With regard to the molecular weight distribution, different requirements are placed on PVA1, PVA2 and PVA3. For previous PVAG-based PVAGs, the literature typically gives a value of 1000 to 1500 as a lower limit for the average degree of polymerization DP, the type of average (DPn, DPw, DPv) usually being unspecified. The polydispersity P = DPw / DPn of PVA obtained by saponification from polyvinyl acetate is in the range of about 2 - 2.5, with which a conversion of these averages and an interpretation are possible. At DP around 500 friable and brittle PVAG are obtained according to previous methods. This is understandable because the macromolecules are not long enough to form effective connections between crystallites. Thus, the crystallites can easily slip off each other, and hardly any strength is obtained. As the DP decreases, this friable consistency continues to increase. A prerequisite for effective compounds is that at least two segments of a macromolecule be incorporated into at least two crystallites. As the DP increases, the number of crystallites involved in different segments of a PVA macromolecule increases, and mechanically more stable and increasingly elastic networks are obtained, which is why PVAGs as high as possible are advantageous in previous PVAGs. The fact that deep DP only contains friable and brittle PVAG may have been a reason why deep DP was not considered for PVAG.
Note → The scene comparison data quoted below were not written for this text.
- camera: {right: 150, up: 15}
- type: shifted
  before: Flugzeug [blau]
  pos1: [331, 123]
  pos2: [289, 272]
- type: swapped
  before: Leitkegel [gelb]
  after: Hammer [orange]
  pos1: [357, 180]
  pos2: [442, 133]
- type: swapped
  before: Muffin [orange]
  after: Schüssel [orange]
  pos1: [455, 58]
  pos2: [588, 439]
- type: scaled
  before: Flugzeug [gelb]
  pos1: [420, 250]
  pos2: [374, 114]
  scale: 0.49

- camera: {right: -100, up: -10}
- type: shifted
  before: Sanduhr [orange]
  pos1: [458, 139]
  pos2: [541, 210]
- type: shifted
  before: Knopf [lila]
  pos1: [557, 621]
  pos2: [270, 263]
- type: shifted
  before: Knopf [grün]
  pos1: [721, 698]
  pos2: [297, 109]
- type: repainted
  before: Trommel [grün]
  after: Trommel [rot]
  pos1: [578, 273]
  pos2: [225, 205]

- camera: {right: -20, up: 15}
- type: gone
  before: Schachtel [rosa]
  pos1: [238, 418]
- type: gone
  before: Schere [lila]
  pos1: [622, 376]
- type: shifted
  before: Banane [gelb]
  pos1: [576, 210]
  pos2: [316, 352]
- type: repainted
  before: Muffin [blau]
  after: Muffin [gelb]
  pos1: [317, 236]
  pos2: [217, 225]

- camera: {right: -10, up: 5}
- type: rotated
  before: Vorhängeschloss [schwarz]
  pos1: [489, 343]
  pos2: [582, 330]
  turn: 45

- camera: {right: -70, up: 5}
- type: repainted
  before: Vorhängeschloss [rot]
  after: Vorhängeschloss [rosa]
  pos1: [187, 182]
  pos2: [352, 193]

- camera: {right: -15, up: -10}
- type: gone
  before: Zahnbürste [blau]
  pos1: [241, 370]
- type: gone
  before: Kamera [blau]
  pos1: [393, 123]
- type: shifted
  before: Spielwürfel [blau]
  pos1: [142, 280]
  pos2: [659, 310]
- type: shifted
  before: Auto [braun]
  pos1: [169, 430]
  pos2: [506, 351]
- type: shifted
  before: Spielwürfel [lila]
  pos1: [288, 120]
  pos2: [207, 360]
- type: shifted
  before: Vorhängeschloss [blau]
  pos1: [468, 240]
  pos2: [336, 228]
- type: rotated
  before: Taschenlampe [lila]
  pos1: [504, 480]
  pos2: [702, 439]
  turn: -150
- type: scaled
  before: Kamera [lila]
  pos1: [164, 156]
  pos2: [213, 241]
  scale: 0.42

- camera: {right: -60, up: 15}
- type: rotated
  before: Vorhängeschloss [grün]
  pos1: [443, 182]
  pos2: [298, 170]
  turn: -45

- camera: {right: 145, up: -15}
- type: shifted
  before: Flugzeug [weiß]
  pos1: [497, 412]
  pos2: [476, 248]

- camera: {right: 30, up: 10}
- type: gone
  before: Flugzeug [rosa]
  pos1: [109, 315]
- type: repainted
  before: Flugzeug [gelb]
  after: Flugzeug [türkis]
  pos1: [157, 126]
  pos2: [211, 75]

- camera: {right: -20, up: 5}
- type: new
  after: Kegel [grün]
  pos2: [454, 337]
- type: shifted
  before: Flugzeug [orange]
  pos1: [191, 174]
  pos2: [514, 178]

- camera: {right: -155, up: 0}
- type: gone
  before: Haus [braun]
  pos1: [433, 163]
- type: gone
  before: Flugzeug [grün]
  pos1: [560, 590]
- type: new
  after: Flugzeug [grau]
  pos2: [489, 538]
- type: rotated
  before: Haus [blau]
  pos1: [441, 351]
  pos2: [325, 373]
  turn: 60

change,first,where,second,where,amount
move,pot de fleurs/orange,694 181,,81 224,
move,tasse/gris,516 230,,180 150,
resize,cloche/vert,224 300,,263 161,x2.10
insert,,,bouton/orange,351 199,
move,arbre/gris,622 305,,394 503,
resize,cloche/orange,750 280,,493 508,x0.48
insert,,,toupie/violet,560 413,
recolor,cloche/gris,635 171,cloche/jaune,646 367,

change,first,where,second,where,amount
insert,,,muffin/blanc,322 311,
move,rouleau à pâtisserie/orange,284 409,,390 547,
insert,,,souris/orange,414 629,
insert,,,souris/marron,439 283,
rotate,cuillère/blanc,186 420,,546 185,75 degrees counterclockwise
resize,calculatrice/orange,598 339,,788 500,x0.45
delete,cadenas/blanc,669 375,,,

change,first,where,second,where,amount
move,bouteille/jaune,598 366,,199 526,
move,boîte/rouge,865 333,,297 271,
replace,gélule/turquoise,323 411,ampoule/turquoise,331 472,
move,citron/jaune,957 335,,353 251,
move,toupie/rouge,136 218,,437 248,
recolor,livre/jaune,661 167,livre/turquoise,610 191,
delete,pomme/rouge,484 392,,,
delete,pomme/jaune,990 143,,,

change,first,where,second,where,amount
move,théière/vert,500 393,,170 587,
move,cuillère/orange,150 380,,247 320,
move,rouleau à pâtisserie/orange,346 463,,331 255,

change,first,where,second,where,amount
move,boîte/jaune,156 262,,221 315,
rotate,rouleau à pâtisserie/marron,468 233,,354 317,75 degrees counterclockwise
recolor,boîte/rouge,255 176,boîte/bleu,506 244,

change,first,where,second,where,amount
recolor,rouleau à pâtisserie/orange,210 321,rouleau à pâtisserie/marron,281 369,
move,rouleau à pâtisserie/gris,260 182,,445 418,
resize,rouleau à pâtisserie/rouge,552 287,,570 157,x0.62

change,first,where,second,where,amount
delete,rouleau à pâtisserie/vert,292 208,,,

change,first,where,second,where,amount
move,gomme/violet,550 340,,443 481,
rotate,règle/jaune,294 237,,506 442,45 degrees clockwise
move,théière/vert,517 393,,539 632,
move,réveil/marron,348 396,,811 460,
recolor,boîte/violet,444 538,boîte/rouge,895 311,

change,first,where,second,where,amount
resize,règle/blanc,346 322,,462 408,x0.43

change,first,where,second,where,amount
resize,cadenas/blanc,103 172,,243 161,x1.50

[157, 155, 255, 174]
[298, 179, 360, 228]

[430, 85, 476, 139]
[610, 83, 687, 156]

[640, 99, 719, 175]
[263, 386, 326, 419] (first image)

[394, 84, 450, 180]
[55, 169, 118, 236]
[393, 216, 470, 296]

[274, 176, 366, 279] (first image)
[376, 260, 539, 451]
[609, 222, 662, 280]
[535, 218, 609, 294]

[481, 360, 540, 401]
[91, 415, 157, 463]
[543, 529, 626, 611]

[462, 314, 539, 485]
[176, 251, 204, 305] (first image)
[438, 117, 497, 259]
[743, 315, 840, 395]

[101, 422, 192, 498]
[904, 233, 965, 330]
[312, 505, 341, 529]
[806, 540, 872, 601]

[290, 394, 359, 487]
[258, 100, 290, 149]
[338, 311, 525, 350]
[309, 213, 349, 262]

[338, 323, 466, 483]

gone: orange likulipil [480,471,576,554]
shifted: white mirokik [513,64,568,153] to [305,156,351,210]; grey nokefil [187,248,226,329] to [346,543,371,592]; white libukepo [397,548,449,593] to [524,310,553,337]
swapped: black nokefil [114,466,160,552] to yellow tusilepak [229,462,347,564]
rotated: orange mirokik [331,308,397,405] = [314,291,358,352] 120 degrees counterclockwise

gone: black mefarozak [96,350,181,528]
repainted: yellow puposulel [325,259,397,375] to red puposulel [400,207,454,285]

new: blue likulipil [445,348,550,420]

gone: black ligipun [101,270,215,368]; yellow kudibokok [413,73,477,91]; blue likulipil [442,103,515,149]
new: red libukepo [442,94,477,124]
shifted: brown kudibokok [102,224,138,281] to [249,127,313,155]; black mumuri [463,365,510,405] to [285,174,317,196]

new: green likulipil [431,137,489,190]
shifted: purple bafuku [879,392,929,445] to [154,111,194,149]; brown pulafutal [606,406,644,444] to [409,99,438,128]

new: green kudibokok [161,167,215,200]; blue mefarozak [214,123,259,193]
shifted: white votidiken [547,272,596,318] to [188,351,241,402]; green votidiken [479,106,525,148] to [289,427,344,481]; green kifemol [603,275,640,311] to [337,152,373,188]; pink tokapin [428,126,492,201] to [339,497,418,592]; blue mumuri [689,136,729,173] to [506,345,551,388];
For PVA1 and PVA3 will be for the present invention uses PVA with DP> 1000, preferably> 2000, more preferably> 3000, most preferably> 5000. The upper limit is due to the state of the art for the production of most molecular PVA given, where currently PVA with DP up to about 18,000 can be produced.

For PVA2 be PVA with comparatively low DP used, on the one hand to the viscosity the solutions and to reduce melting, on the other hand, high crystallization rates and degrees of crystallinity, as well as maintain high network densities. PVA2 is for the present Invention with DP in the range of about 50 - 1000, preferably before 60 - 500, still more preferably 70-300, most preferably 75-200 used. The lower limit is due to the stability of the PVA2 formed crystallites (where by heterocrystallization Segments of PVA1 and PVA3 are installed). The slat thickness of this Crystallite is directly proportional to DP and DP at low DP stability across from Temperature and solvent (Water) increases with the lamella thickness. At high DP takes the Lamella thickness usually again, because then the macromolecules no longer crystallize in the fully extended conformation, but preferably a refolding takes place and deeper lamella thicknesses result. Thus, through the choice of suitable DP of PVA2 also has a positive effect on the stability the crystallites are obtained, which in particular for in vivo Applications of PVAG is significant. The optimum DP range in this regard lies at about 75 - 200.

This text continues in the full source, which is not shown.